Les scientifiques ont appris au fil des années que lorsque les organismes aquatiques tels que le zooplancton sont exposés aux microplastiques, ils se nourrissent mal. Des recherches menées à l’Université Purdue montrent désormais que les difficultés alimentaires induites par le plastique limitent également la capacité du zooplancton à contrôler la prolifération des algues.
« Si le contrôle des algues par le zooplancton est perturbé par la présence de microplastiques, cela pourrait être préoccupant », a déclaré Tomas Höök, professeur de foresterie et de ressources naturelles à Purdue.

Lorsque les algues fleurissent de manière incontrôlée, cela pose un problème vehicle certaines espèces produisent des toxines. En outre, les proliférations d’algues peuvent être associées à des ideas d’eau peu attrayants et contribuer à l’hypoxie, une problem de faible teneur en oxygène qui peut entraîner la mort de poissons.
Le zooplancton est de minuscules créatures qui vivent dans des environnements aquatiques et constituent la base du réseau trophique dans de nombreux environnements aquatiques. Les organismes examinés pour l’étude étaient deux varieties courants de zooplancton crustacé qui diffèrent par leur taille et leur comportement alimentaire.

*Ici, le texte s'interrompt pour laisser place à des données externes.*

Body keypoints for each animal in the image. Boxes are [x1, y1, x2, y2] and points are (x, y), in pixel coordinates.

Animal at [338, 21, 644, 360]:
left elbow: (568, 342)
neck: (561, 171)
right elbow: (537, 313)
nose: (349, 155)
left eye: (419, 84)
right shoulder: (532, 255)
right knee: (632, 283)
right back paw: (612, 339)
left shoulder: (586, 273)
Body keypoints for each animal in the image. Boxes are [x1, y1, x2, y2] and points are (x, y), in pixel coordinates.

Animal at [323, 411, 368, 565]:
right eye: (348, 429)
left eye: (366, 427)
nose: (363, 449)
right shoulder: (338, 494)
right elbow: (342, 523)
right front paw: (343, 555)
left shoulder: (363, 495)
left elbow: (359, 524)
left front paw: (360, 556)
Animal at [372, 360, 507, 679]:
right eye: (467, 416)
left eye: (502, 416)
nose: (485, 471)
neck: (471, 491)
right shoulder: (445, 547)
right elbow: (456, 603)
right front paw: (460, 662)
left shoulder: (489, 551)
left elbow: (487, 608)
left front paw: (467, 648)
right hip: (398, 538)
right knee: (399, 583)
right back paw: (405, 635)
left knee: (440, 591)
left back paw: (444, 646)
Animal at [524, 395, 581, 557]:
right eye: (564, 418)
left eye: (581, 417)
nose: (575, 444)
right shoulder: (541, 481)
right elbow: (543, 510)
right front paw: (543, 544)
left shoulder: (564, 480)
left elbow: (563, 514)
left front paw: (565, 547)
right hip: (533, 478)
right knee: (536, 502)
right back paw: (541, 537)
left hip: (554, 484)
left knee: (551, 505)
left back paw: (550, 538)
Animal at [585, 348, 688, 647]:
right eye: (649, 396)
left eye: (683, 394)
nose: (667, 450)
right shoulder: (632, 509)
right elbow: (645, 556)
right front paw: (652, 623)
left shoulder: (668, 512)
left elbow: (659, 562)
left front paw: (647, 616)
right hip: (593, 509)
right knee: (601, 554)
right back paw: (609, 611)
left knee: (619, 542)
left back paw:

L’étude souligne à quel level le plastique est devenu omniprésent dans l’environnement. « Il y a de la poussière de plastique dans l’air. Nous respirons tous potentiellement du plastique maintenant », a déclaré Höök, qui dirige également le programme Illinois-Indiana Sea Grant Higher education. Les plastiques sont partout, a-t-il ajouté, y compris dans une grande partie des aliments que nous consommons.
Chris Malinowski, directeur de la recherche et de la conservation à l’Ocean Very first Institute, a déclaré : « Le flux de plastiques à travers l’environnement atteint toutes les régions du monde. » Les plastiques se trouvent au sommet des sommets enneigés des montagnes et au fond des océans. Les rivières intermédiaires servent de vaisseaux qui contribuent à la propagation des microplastiques.
Höök, Malinowski et deux co-auteurs ont présenté leurs résultats dans la revue Science of the Overall Atmosphere. L’étude a été parmi les premières à examiner les effets des microplastiques dans une conception straightforward d’un réseau trophique. Il s’agissait d’étudier les impacts sur la façon dont le zooplancton se nourrit d’algues en présence de différentes concentrations de microplastiques réalistes sur le program environnemental et face à un risque de prédation par les poissons.
« Les microplastiques n’ont pas seulement un effet sur les organismes des consommateurs. Ils ont également le potentiel de libérer des algues des contrôles prédateurs », a déclaré Höök.
Lorsque les chercheurs ont remarqué une augmentation des densités d’algues dans leur expérience en laboratoire après avoir ajouté des concentrations de microplastiques furthermore élevées, ils n’en étaient pas sûrs. Soit les microplastiques gênaient le zooplancton et empêchaient la consommation normale d’algues, soit ils constituaient de meilleures surfaces pour la croissance des algues.
Des tests de suivi ont montré que l’ajout de microplastiques sans zooplancton ne parvenait pas à augmenter la creation d’algues. Les microplastiques affectaient d’une manière ou d’une autre la prédation des algues. « C’était quelque peu surprenant », a noté Malinowski, ancien chercheur postdoctoral de Purdue.
« Les différents produits en plastique que nous utilisons quotidiennement, comme les gobelets, les pailles et les sacs, ne disparaissent pas vraiment », a noté Malinowski. Finalement, ils se dégradent en particules microplastiques qui, par définition, mesurent moins de 5 millimètres, soit la taille approximative d’une mine de crayon. Les scientifiques ont du mal à échantillonner des particules de cette taille dans l’environnement.
« En ce qui concerne l’impact des microplastiques sur l’environnement, il existe un sure niveau d’incertitude concernant ces très petites particules, en partie simplement parce qu’elles sont tout simplement très petites, et aussi parce qu’elles prennent des formes, des tailles, des configurations et des propriétés de surface différentes. » a noté Malinowski. « Toutes les recherches qui ont déjà été menées sur ce sujet et tout ce qui doit être fait se déroulent à un rythme trop lent par rapport à la quantité de plastique produite, et c’est alarmant car or truck nous ne comprenons pas vraiment toutes les conséquences. « .
Les co-auteurs de l’article incluent Catherine Searle, professeure agrégée de sciences biologiques à Purdue, et James Schaber, anciennement du Bindley Bioscience Centre de Purdue. Le travail a été financé par le Collège d’Agriculture de l’Université Purdue et le Département des Forêts et des Ressources Naturelles ainsi que par le Département de l’Agriculture des États-Unis.